--- DATASET ENTRIES Enclosed Below ---

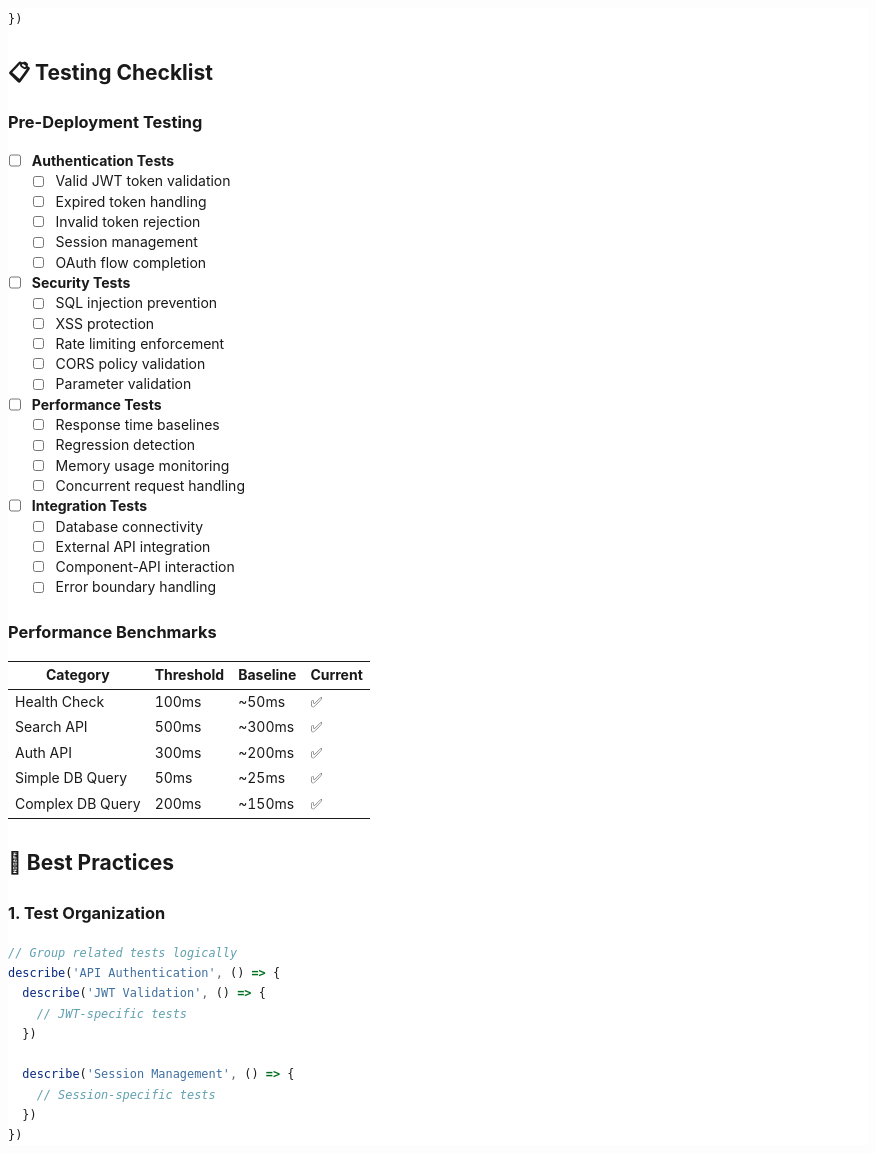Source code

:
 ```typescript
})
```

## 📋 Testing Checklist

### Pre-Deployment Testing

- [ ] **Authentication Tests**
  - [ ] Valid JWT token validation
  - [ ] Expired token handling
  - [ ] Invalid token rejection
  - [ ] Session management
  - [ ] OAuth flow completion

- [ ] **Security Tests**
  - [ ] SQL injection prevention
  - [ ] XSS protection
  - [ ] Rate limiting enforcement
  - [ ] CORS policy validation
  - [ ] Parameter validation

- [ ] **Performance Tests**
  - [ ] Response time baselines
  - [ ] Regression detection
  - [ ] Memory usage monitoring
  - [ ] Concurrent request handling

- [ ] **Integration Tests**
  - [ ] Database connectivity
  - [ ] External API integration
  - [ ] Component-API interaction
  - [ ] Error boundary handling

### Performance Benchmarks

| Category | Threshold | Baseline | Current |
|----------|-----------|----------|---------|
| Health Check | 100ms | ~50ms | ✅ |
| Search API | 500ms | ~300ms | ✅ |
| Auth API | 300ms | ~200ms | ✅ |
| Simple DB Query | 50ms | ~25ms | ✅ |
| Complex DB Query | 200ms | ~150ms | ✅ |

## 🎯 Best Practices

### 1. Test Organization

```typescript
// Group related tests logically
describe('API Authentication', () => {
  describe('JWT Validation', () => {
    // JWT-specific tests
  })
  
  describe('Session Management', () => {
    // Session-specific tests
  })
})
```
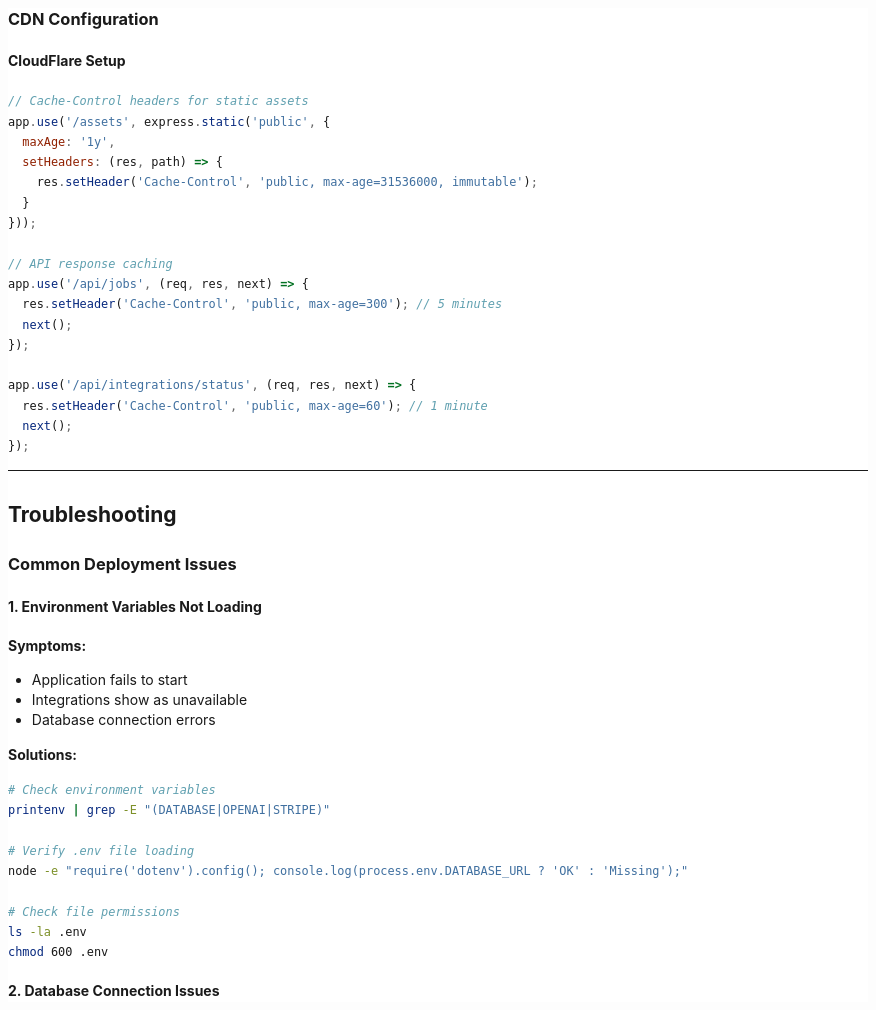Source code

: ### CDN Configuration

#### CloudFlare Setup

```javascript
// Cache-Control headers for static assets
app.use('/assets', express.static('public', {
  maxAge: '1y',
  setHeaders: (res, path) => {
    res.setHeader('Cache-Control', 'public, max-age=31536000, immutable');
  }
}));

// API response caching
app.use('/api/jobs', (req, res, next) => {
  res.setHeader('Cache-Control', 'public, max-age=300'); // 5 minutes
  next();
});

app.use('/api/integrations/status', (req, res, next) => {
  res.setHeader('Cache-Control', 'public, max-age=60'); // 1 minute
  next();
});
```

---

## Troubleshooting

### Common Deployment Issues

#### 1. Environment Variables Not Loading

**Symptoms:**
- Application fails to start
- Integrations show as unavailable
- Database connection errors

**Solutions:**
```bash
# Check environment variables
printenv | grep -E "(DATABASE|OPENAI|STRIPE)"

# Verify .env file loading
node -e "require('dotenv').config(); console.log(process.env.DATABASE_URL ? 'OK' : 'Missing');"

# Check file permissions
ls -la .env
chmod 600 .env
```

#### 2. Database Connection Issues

--- End of Enclosed DATASET ENTRIES ---

WORK ITEM: Copy the data verbatim, skipping any image it holds.

WRITTEN ANSWER:
Source code

:
 ```typescript
})
```

## 📋 Testing Checklist

### Pre-Deployment Testing

- [ ] **Authentication Tests**
  - [ ] Valid JWT token validation
  - [ ] Expired token handling
  - [ ] Invalid token rejection
  - [ ] Session management
  - [ ] OAuth flow completion

- [ ] **Security Tests**
  - [ ] SQL injection prevention
  - [ ] XSS protection
  - [ ] Rate limiting enforcement
  - [ ] CORS policy validation
  - [ ] Parameter validation

- [ ] **Performance Tests**
  - [ ] Response time baselines
  - [ ] Regression detection
  - [ ] Memory usage monitoring
  - [ ] Concurrent request handling

- [ ] **Integration Tests**
  - [ ] Database connectivity
  - [ ] External API integration
  - [ ] Component-API interaction
  - [ ] Error boundary handling

### Performance Benchmarks

| Category | Threshold | Baseline | Current |
|----------|-----------|----------|---------|
| Health Check | 100ms | ~50ms | ✅ |
| Search API | 500ms | ~300ms | ✅ |
| Auth API | 300ms | ~200ms | ✅ |
| Simple DB Query | 50ms | ~25ms | ✅ |
| Complex DB Query | 200ms | ~150ms | ✅ |

## 🎯 Best Practices

### 1. Test Organization

```typescript
// Group related tests logically
describe('API Authentication', () => {
  describe('JWT Validation', () => {
    // JWT-specific tests
  })
  
  describe('Session Management', () => {
    // Session-specific tests
  })
})
```
Source code

: ### CDN Configuration

#### CloudFlare Setup

```javascript
// Cache-Control headers for static assets
app.use('/assets', express.static('public', {
  maxAge: '1y',
  setHeaders: (res, path) => {
    res.setHeader('Cache-Control', 'public, max-age=31536000, immutable');
  }
}));

// API response caching
app.use('/api/jobs', (req, res, next) => {
  res.setHeader('Cache-Control', 'public, max-age=300'); // 5 minutes
  next();
});

app.use('/api/integrations/status', (req, res, next) => {
  res.setHeader('Cache-Control', 'public, max-age=60'); // 1 minute
  next();
});
```

---

## Troubleshooting

### Common Deployment Issues

#### 1. Environment Variables Not Loading

**Symptoms:**
- Application fails to start
- Integrations show as unavailable
- Database connection errors

**Solutions:**
```bash
# Check environment variables
printenv | grep -E "(DATABASE|OPENAI|STRIPE)"

# Verify .env file loading
node -e "require('dotenv').config(); console.log(process.env.DATABASE_URL ? 'OK' : 'Missing');"

# Check file permissions
ls -la .env
chmod 600 .env
```

#### 2. Database Connection Issues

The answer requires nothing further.